** SUPPLIED INFORMATION follows **
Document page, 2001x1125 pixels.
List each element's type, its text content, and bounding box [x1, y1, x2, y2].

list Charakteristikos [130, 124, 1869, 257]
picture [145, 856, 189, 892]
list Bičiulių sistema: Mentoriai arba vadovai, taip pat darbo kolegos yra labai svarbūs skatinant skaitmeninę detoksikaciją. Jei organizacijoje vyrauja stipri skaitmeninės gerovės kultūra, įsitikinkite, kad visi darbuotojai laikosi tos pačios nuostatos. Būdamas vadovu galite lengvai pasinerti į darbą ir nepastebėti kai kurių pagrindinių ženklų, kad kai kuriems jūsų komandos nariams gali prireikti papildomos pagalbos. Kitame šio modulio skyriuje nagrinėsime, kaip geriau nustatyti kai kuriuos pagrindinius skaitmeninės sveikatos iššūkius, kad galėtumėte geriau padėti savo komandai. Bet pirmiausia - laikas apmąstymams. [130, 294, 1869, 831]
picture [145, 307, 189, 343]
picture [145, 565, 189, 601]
** End of SUPPLIED INFORMATION **
** SUPPLIED INFORMATION follows **
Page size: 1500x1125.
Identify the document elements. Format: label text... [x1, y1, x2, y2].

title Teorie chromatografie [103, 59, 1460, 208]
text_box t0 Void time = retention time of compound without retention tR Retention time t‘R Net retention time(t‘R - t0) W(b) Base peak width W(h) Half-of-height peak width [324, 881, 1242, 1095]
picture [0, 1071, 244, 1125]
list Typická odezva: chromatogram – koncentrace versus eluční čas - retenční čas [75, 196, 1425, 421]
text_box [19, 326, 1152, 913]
** End of SUPPLIED INFORMATION **
** SUPPLIED INFORMATION follows **
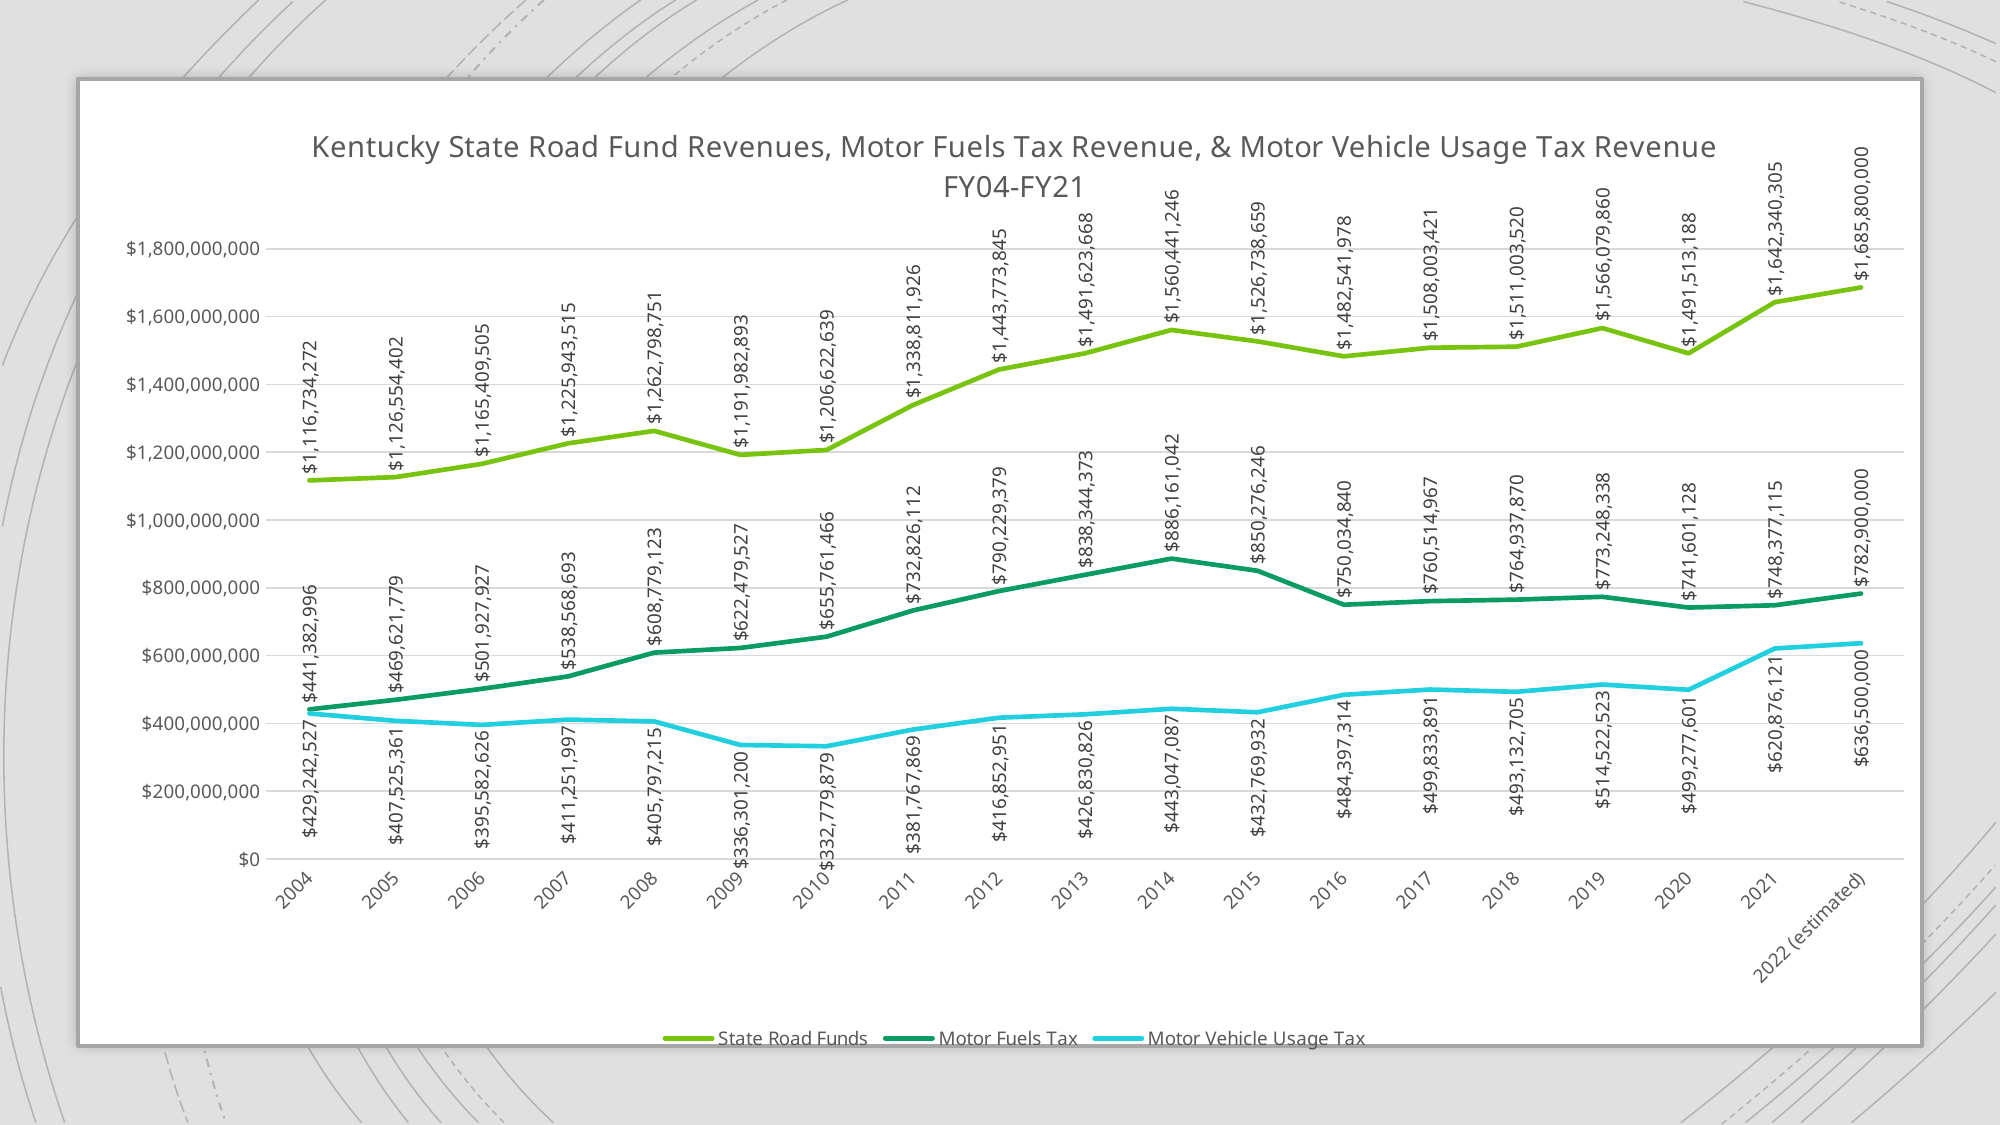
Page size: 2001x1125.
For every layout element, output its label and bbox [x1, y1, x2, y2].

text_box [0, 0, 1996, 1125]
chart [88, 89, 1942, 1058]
** End of SUPPLIED INFORMATION **
● PROBLEM DESCRIPTION:
Lines containing the word "size" in the entries above should be counted, and only that number given.

● RESPONSE BELOW:
2